_EXTRAIT DE PAGE_
L’introduction de l’euro numérique – ou monnaie numérique de banque centrale (MNBC) – représente une évolution systémique de l’architecture monétaire, juridique et financière de l’Union européenne. Elle intervient dans un contexte de transformation structurelle des usages de paiement, marqué par le recul progressif de l’usage des espèces, l’essor des solutions de paiement électroniques issues du secteur privé, la concentration croissante autour d’acteurs non européens, et le développement de monnaies numériques privées, notamment les jetons de monnaie numérique, dits stablecoins.

Dans ce contexte, la création d’un euro numérique vise à garantir la continuité de l’accès des citoyens européens à une forme publique de monnaie de banque centrale, interopérable, fiable, résiliente et adaptée à l’économie numérique. Il s’agit de préserver l’ancrage de la monnaie centrale dans les transactions du quotidien tout en assurant l’autonomie stratégique et la compétitivité monétaire de l’Union, compte tenu de monnaies digitales concurrentes (yuan numérique chinois notamment).

L’euro numérique est donc conçu comme un bien public numérique complémentaire à l’euro fiduciaire, et non comme son substitut. Cette orientation est explicitement affirmée dans les considérants de la proposition de règlement établissant l’euro numérique[1], qui constitue le socle juridique de cette réforme. Dans cette logique, la question de sa distribution revêt une importance stratégique, et place les prestataires de services de paiement (PSP) au cœur du dispositif.

Plusieurs configurations de distribution de l’euro numérique ont été initialement envisagées : un modèle direct, impliquant une relation utilisateur-Banque Centrale Européenne (BCE) sans intermédiaire ; un modèle hybride, combinant infrastructure publique et interface privée ; et enfin le modèle intermédié par des PSP, aujourd’hui retenu.

Ce modèle repose sur le principe d’un système monétaire à deux niveaux :

  • la BCE et les banques centrales nationales assurent l’émission et le règlement de l’euro numérique,
  • tandis que les prestataires de services de paiement (à savoir les établissements de crédit, les établissements de paiement et de monnaie électronique) en assurent la distribution, la gestion de la relation client, et les opérations de paiement.

_EXERCICE PROPOSÉ 1_
D'après l'extrait sur l'euro numérique, quel modèle de distribution a finalement été retenu ?
Le texte et les enregistrements sont indépendants l'un de l'autre.

[Enregistrements issus d'une source de données]
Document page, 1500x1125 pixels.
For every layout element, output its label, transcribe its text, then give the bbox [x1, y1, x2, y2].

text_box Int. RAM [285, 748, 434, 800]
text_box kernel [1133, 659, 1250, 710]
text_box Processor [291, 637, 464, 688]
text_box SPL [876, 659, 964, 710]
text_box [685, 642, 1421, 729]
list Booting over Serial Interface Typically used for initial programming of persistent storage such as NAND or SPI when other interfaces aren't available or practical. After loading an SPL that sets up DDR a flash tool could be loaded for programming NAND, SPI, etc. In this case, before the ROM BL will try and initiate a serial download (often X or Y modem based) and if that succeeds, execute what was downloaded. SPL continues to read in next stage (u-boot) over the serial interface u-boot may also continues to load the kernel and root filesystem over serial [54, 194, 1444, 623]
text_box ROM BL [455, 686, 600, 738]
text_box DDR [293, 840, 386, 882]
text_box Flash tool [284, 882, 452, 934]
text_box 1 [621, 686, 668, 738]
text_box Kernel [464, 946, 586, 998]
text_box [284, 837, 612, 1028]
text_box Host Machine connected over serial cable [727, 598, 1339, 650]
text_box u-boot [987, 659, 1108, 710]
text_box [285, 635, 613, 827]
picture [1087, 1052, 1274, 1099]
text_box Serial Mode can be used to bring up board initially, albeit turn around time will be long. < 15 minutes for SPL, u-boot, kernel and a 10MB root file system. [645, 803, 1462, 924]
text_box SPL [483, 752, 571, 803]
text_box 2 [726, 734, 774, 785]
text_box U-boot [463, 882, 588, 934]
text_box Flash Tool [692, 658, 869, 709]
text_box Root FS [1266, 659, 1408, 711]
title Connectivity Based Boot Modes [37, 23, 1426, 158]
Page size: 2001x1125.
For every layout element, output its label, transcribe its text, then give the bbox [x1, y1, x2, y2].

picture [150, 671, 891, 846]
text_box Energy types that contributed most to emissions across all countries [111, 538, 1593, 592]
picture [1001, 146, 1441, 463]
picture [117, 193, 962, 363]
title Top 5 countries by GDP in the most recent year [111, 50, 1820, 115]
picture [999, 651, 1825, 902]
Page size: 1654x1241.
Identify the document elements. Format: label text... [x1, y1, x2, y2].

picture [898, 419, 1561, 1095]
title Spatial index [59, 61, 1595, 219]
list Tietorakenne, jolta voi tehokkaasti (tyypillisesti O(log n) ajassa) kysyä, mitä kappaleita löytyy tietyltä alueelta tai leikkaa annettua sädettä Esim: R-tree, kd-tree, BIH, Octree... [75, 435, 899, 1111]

_EXERCICE PROPOSÉ 2_
Mets en forme sous la forme d'une liste JSON de chaînes, à raison d'une chaîne par ligne et sans les lignes vides, tout ce qui va du début des enregistrements jusqu'à la ligne contenant "picture [1087, 1052, 1274, 1099]", cette dernière comprise.

_CORRIGÉ 1_
Le modèle intermédié par des prestataires de services de paiement (PSP).

_CORRIGÉ 2_
[
  "Document page, 1500x1125 pixels.",
  "For every layout element, output its label, transcribe its text, then give the bbox [x1, y1, x2, y2].",
  "text_box Int. RAM [285, 748, 434, 800]",
  "text_box kernel [1133, 659, 1250, 710]",
  "text_box Processor [291, 637, 464, 688]",
  "text_box SPL [876, 659, 964, 710]",
  "text_box [685, 642, 1421, 729]",
  "list Booting over Serial Interface Typically used for initial programming of persistent storage such as NAND or SPI when other interfaces aren't available or practical. After loading an SPL that sets up DDR a flash tool could be loaded for programming NAND, SPI, etc. In this case, before the ROM BL will try and initiate a serial download (often X or Y modem based) and if that succeeds, execute what was downloaded. SPL continues to read in next stage (u-boot) over the serial interface u-boot may also continues to load the kernel and root filesystem over serial [54, 194, 1444, 623]",
  "text_box ROM BL [455, 686, 600, 738]",
  "text_box DDR [293, 840, 386, 882]",
  "text_box Flash tool [284, 882, 452, 934]",
  "text_box 1 [621, 686, 668, 738]",
  "text_box Kernel [464, 946, 586, 998]",
  "text_box [284, 837, 612, 1028]",
  "text_box Host Machine connected over serial cable [727, 598, 1339, 650]",
  "text_box u-boot [987, 659, 1108, 710]",
  "text_box [285, 635, 613, 827]",
  "picture [1087, 1052, 1274, 1099]"
]